Listing contained in a dataset
--- START ---

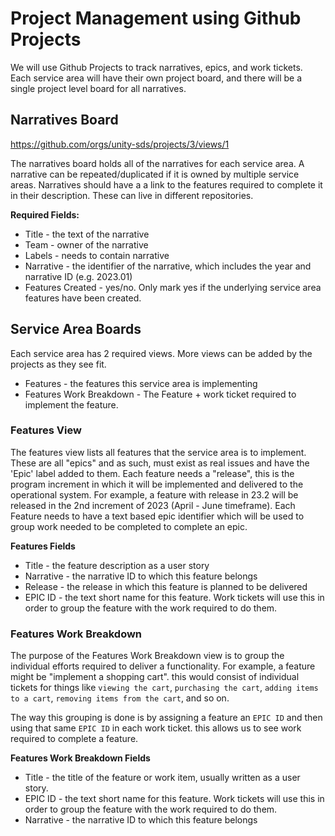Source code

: # Project Management using Github Projects

We will use Github Projects to track narratives, epics, and work tickets. Each service area will have their own project board, and there will be a single project level board for all narratives.

## Narratives Board

https://github.com/orgs/unity-sds/projects/3/views/1

The narratives board holds all of the narratives for each service area. A narrative can be repeated/duplicated if it is owned by multiple service areas. Narratives should have a a link to the features required to complete it in their description. These can live in different repositories.

**Required Fields:**

* Title - the text of the narrative
* Team - owner of the narrative
* Labels - needs to contain narrative
* Narrative - the identifier of the narrative, which includes the year and narrative ID (e.g. 2023.01)
* Features Created - yes/no. Only mark yes if the underlying service area features have been created.

## Service Area Boards

Each service area has 2 required views. More views can be added by the projects as they see fit.

* Features - the features this service area is implementing
* Features Work Breakdown - The Feature + work ticket required to implement the feature.

### Features View

The features view lists all features that the service area is to implement. These are all "epics" and as such, must exist as real issues and have the 'Epic' label added to them. Each feature needs a "release", this is the program increment in which it will be implemented and delivered to the operational system. For example, a feature with release in 23.2 will be released in the 2nd increment of 2023 (April - June timeframe). Each Feature needs to have a text based epic identifier which will be used to group work needed to be completed to complete an epic.

**Features Fields**

* Title - the feature description as a user story
* Narrative - the narrative ID to which this feature belongs
* Release - the release in which this feature is planned to be delivered
* EPIC ID - the text short name for this feature. Work tickets will use this in order to group the feature with the work required to do them.

### Features Work Breakdown

The purpose of the Features Work Breakdown view is to group the individual efforts required to deliver a functionality. For example, a feature might be "implement a shopping cart". this would consist of individual tickets for things like `viewing the cart`, `purchasing the cart`, `adding items to a cart`, `removing items from the cart`, and so on.

The way this grouping is done is by assigning a feature an `EPIC ID` and then using that same `EPIC ID` in each work ticket. this allows us to see work required to complete a feature.

**Features Work Breakdown Fields**

* Title - the title of the feature or work item, usually written as a user story.
* EPIC ID - the text short name for this feature. Work tickets will use this in order to group the feature with the work required to do them.
* Narrative - the narrative ID to which this feature belongs

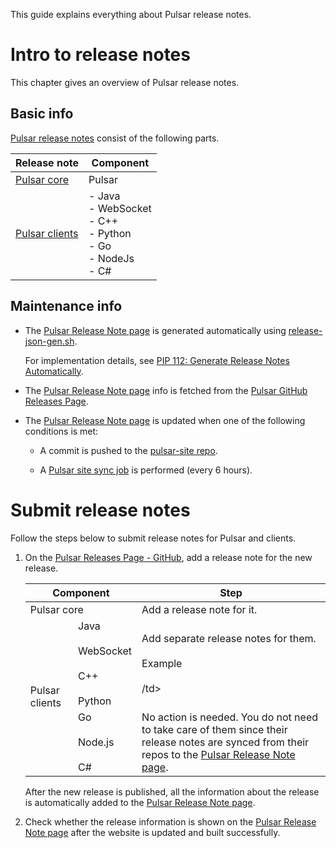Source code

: This guide explains everything about Pulsar release notes.

# Intro to release notes

This chapter gives an overview of Pulsar release notes.

## Basic info

[Pulsar release notes](https://pulsar.apache.org/release-notes/) consist of the following parts.

Release note | Component
---|---
[Pulsar core](https://pulsar.apache.org/release-notes/#pulsar-release-notes)| Pulsar
[Pulsar clients](../../site2/docs/client-libraries.md) |- Java <br> - WebSocket <br> - C++ <br> - Python <br> - Go <br> - NodeJs <br> - C#

## Maintenance info

- The [Pulsar Release Note page](https://pulsar.apache.org/release-notes/) is generated automatically using [release-json-gen.sh](http://release-json-gen.sh).
  
  For implementation details, see [PIP 112: Generate Release Notes Automatically](https://github.com/apache/pulsar/wiki/PIP-112:-Generate-Release-Notes-Automatically).

- The [Pulsar Release Note page](https://pulsar.apache.org/release-notes/) info is fetched from the [Pulsar GitHub Releases Page](https://github.com/apache/pulsar/releases).
  
- The [Pulsar Release Note page](https://pulsar.apache.org/release-notes/) is updated when one of the following conditions is met:

  - A commit is pushed to the [pulsar-site repo](https://github.com/apache/pulsar-site). 
  
  - A [Pulsar site sync job](https://github.com/apache/pulsar-site/actions/workflows/ci-pulsar-website-docs-sync.yaml) is performed (every 6 hours).

# Submit release notes

Follow the steps below to submit release notes for Pulsar and clients.

1. On the [Pulsar Releases Page - GitHub](https://github.com/apache/pulsar/releases), add a release note for the new release.

    <table>
    <thead>
      <tr>
        <th colspan="2">Component</th>
        <th>Step</th>
      </tr>
    </thead>
    <tbody>
      <tr>
        <td colspan="2">Pulsar core</td>
        <td>Add a release note for it.</td>
      </tr>
      <tr>
        <td rowspan="2">Pulsar clients</td>
        <td>Java<br><br>WebSocket<br><br>C++<br><br>Python</td>
        <td>Add separate release notes for them.<br><br>Example<br><br><alt="Java client release note example" src="../assets/release-note-guide-1.png">/td>
      </tr>
      <tr>
        <td>Go<br><br>Node.js<br><br>C#</td>
        <td>No action is needed. You do not need to take care of them since their release notes are synced from their repos to the <a href="https://pulsar.apache.org/release-notes/">Pulsar Release Note page</a>.</td>
      </tr>
    </tbody>
    </table>

    After the new release is published, all the information about the release is automatically added to the [Pulsar Release Note page](https://pulsar.apache.org/release-notes/).

2. Check whether the release information is shown on the [Pulsar Release Note page](https://pulsar.apache.org/release-notes/) after the website is updated and built successfully.





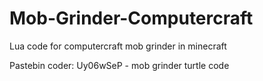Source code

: # Mob-Grinder-Computercraft
Lua code for computercraft mob grinder in minecraft

Pastebin coder:
Uy06wSeP - mob grinder turtle code
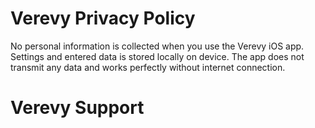 # Verevy Privacy Policy

No personal information is collected when you use the Verevy iOS app. Settings and entered data is stored locally on device. The app does not transmit any data and works perfectly without internet connection.

# Verevy Support
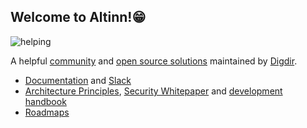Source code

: ##  Welcome to Altinn!😁

![helping](https://github.com/Altinn/.github/assets/6088624/a600c3f9-1c2c-4765-be24-d4683b3a2470)

A helpful [community](https://docs.altinn.no/community) and [open source solutions](https://github.com/orgs/Altinn/repositories) maintained by [Digdir](https://www.digdir.no/digdir/about-norwegian-digitalisation-agency/887).

- [Documentation](https://docs.altinn.studio/) and [Slack](https://altinn.slack.com)
- [Architecture Principles](https://docs.altinn.studio/principles/), [Security Whitepaper](https://docs.altinn.studio/security/) and [development handbook](https://docs.altinn.studio/community/contributing/handbook/)
- [Roadmaps](https://github.com/digdir/roadmap)

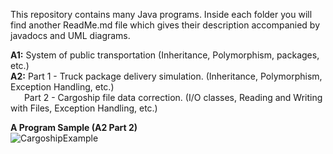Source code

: This repository contains many Java programs. Inside each folder you will find another ReadMe.md file which gives their description accompanied by javadocs and UML diagrams.

**A1:** System of public transportation (Inheritance, Polymorphism, packages, etc.) <br>
**A2:** Part 1 - Truck package delivery simulation. (Inheritance, Polymorphism, Exception Handling, etc.) <br>
&ensp; &ensp; Part 2 - Cargoship file data correction. (I/O classes, Reading and Writing with Files, Exception Handling, etc.)


**A Program Sample (A2 Part 2)** <br>
![CargoshipExample](https://user-images.githubusercontent.com/59063950/88488587-27ce6500-cf5c-11ea-8504-77497a59fc93.png)
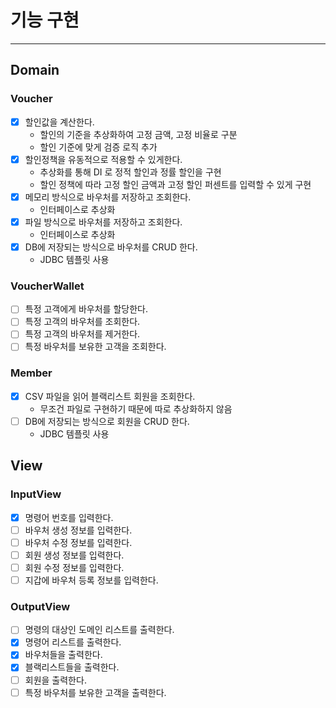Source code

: # 기능 구현

---

## Domain
### Voucher
- [x] 할인값을 계산한다.
  - 할인의 기준을 추상화하여 고정 금액, 고정 비율로 구분
  - 할인 기준에 맞게 검증 로직 추가
- [x] 할인정책을 유동적으로 적용할 수 있게한다.
  - 추상화를 통해 DI 로 정적 할인과 정률 할인을 구현
  - 할인 정책에 따라 고정 할인 금액과 고정 할인 퍼센트를 입력할 수 있게 구현
- [x] 메모리 방식으로 바우처를 저장하고 조회한다.
  - 인터페이스로 추상화
- [x] 파일 방식으로 바우처를 저장하고 조회한다.
  - 인터페이스로 추상화
- [x] DB에 저장되는 방식으로 바우처를 CRUD 한다.
  - JDBC 템플릿 사용

### VoucherWallet
- [ ] 특정 고객에게 바우처를 할당한다.
- [ ] 특정 고객의 바우처를 조회한다.
- [ ] 특정 고객의 바우처를 제거한다.
- [ ] 특정 바우처를 보유한 고객을 조회한다.

### Member
- [x] CSV 파일을 읽어 블랙리스트 회원을 조회한다.
  - 무조건 파일로 구현하기 때문에 따로 추상화하지 않음
- [ ] DB에 저장되는 방식으로 회원을 CRUD 한다.
  - JDBC 템플릿 사용

## View
### InputView
- [x] 명령어 번호를 입력한다.
- [ ] 바우처 생성 정보를 입력한다.
- [ ] 바우처 수정 정보를 입력한다.
- [ ] 회원 생성 정보를 입력한다.
- [ ] 회원 수정 정보를 입력한다.
- [ ] 지갑에 바우처 등록 정보를 입력한다.

### OutputView
- [ ] 명령의 대상인 도메인 리스트를 출력한다.
- [x] 명령어 리스트를 출력한다.
- [x] 바우처들을 출력한다.
- [x] 블랙리스트들을 출력한다.
- [ ] 회원을 출력한다.
- [ ] 특정 바우처를 보유한 고객을 출력한다.
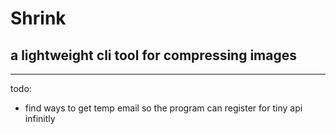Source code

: # Shrink
a lightweight cli tool for compressing images
--
---
todo:
- find ways to get temp email so the program can register for tiny api infinitly

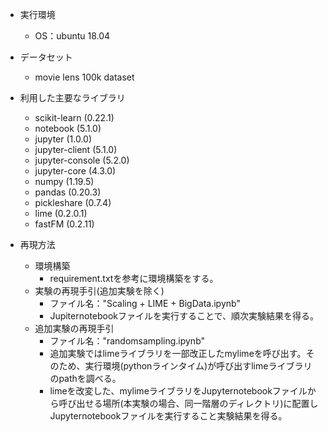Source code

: - 実行環境
	- OS：ubuntu 18.04
- データセット
	- movie lens 100k dataset
- 利用した主要なライブラリ
	- scikit-learn (0.22.1)
	- notebook (5.1.0)
	- jupyter (1.0.0)
	- jupyter-client (5.1.0)
	- jupyter-console (5.2.0)
	- jupyter-core (4.3.0)
	- numpy (1.19.5)
	- pandas (0.20.3)
	- pickleshare (0.7.4)
	- lime (0.2.0.1)
	- fastFM (0.2.11)


- 再現方法
	- 環境構築
		- requirement.txtを参考に環境構築をする。
	- 実験の再現手引(追加実験を除く)
		- ファイル名："Scaling + LIME + BigData.ipynb"
		- Jupiternotebookファイルを実行することで、順次実験結果を得る。
	- 追加実験の再現手引
		- ファイル名："randomsampling.ipynb"
		- 追加実験ではlimeライブラリを一部改正したmylimeを呼び出す。そのため、実行環境(pythonラインタイム)が呼び出すlimeライブラリのpathを調べる。
		- limeを改変した、mylimeライブラリをJupyternotebookファイルから呼び出せる場所(本実験の場合、同一階層のディレクトリ)に配置しJupyternotebookファイルを実行すること実験結果を得る。
		  


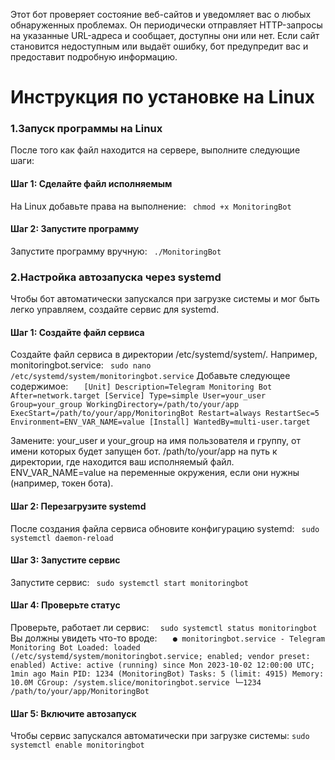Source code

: Этот бот проверяет состояние веб-сайтов и уведомляет вас о любых обнаруженных проблемах.
Он периодически отправляет HTTP-запросы на указанные URL-адреса и сообщает, доступны они или нет. 
Если сайт становится недоступным или выдаёт ошибку, бот предупредит вас и предоставит подробную информацию.

# **Инструкция по установке на Linux**
### **1.Запуск программы на Linux**

После того как файл находится на сервере, выполните следующие шаги:

#### **Шаг 1: Сделайте файл исполняемым**

На Linux добавьте права на выполнение:
` chmod +x MonitoringBot`

#### **Шаг 2: Запустите программу**

Запустите программу вручную:
` ./MonitoringBot`

### **2.Настройка автозапуска через systemd**

Чтобы бот автоматически запускался при загрузке системы и мог быть легко управляем, создайте сервис для systemd.

#### **Шаг 1: Создайте файл сервиса**

Создайте файл сервиса в директории /etc/systemd/system/. Например, monitoringbot.service:
` sudo nano /etc/systemd/system/monitoringbot.service`
Добавьте следующее содержимое:
`   [Unit]
   Description=Telegram Monitoring Bot
   After=network.target
   [Service]
   Type=simple
   User=your_user
   Group=your_group
   WorkingDirectory=/path/to/your/app
   ExecStart=/path/to/your/app/MonitoringBot
   Restart=always
   RestartSec=5
   Environment=ENV_VAR_NAME=value
   [Install]
   WantedBy=multi-user.target`

Замените:
your_user и your_group на имя пользователя и группу, от имени которых будет запущен бот.
/path/to/your/app на путь к директории, где находится ваш исполняемый файл.
ENV_VAR_NAME=value на переменные окружения, если они нужны (например, токен бота).

#### **Шаг 2: Перезагрузите systemd**

После создания файла сервиса обновите конфигурацию systemd:
` sudo systemctl daemon-reload`

#### **Шаг 3: Запустите сервис**

Запустите сервис:
` sudo systemctl start monitoringbot`

#### **Шаг 4: Проверьте статус**

Проверьте, работает ли сервис:
`  sudo systemctl status monitoringbot`
Вы должны увидеть что-то вроде:
`   ● monitoringbot.service - Telegram Monitoring Bot
   Loaded: loaded (/etc/systemd/system/monitoringbot.service; enabled; vendor preset: enabled)
   Active: active (running) since Mon 2023-10-02 12:00:00 UTC; 1min ago
   Main PID: 1234 (MonitoringBot)
   Tasks: 5 (limit: 4915)
   Memory: 10.0M
   CGroup: /system.slice/monitoringbot.service
   └─1234 /path/to/your/app/MonitoringBot`

#### **Шаг 5: Включите автозапуск**

Чтобы сервис запускался автоматически при загрузке системы:
`sudo systemctl enable monitoringbot`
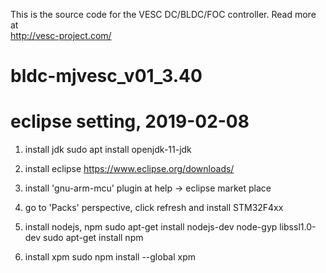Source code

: This is the source code for the VESC DC/BLDC/FOC controller. Read more at  
http://vesc-project.com/
# bldc-mjvesc_v01_3.40

# eclipse setting, 2019-02-08
1. install jdk
sudo apt install openjdk-11-jdk

2. install eclipse
https://www.eclipse.org/downloads/

3. install 'gnu-arm-mcu' plugin at help -> eclipse market place

4. go to 'Packs' perspective, click refresh and install STM32F4xx

5. install nodejs, npm
sudo apt-get install nodejs-dev node-gyp libssl1.0-dev
sudo apt-get install npm

6. install xpm
sudo npm install --global xpm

--- END ---

## Work required
Please arrange the lines of the listing as a Markdown table with the columns "No." and "Line," starting at the line that contains "После создания файла" and continuing through the end of the listing. Skip blank lines and leave the pictures out.

## Written response
| No. | Line |
|---|---|
| 1 | После создания файла сервиса обновите конфигурацию systemd: |
| 2 | ` sudo systemctl daemon-reload` |
| 3 | #### **Шаг 3: Запустите сервис** |
| 4 | Запустите сервис: |
| 5 | ` sudo systemctl start monitoringbot` |
| 6 | #### **Шаг 4: Проверьте статус** |
| 7 | Проверьте, работает ли сервис: |
| 8 | `  sudo systemctl status monitoringbot` |
| 9 | Вы должны увидеть что-то вроде: |
| 10 | `   ● monitoringbot.service - Telegram Monitoring Bot |
| 11 |    Loaded: loaded (/etc/systemd/system/monitoringbot.service; enabled; vendor preset: enabled) |
| 12 |    Active: active (running) since Mon 2023-10-02 12:00:00 UTC; 1min ago |
| 13 |    Main PID: 1234 (MonitoringBot) |
| 14 |    Tasks: 5 (limit: 4915) |
| 15 |    Memory: 10.0M |
| 16 |    CGroup: /system.slice/monitoringbot.service |
| 17 |    └─1234 /path/to/your/app/MonitoringBot` |
| 18 | #### **Шаг 5: Включите автозапуск** |
| 19 | Чтобы сервис запускался автоматически при загрузке системы: |
| 20 | `sudo systemctl enable monitoringbot` |
| 21 | Source code |
| 22 | : This is the source code for the VESC DC/BLDC/FOC controller. Read more at   |
| 23 | http://vesc-project.com/ |
| 24 | # bldc-mjvesc_v01_3.40 |
| 25 | # eclipse setting, 2019-02-08 |
| 26 | 1. install jdk |
| 27 | sudo apt install openjdk-11-jdk |
| 28 | 2. install eclipse |
| 29 | https://www.eclipse.org/downloads/ |
| 30 | 3. install 'gnu-arm-mcu' plugin at help -> eclipse market place |
| 31 | 4. go to 'Packs' perspective, click refresh and install STM32F4xx |
| 32 | 5. install nodejs, npm |
| 33 | sudo apt-get install nodejs-dev node-gyp libssl1.0-dev |
| 34 | sudo apt-get install npm |
| 35 | 6. install xpm |
| 36 | sudo npm install --global xpm |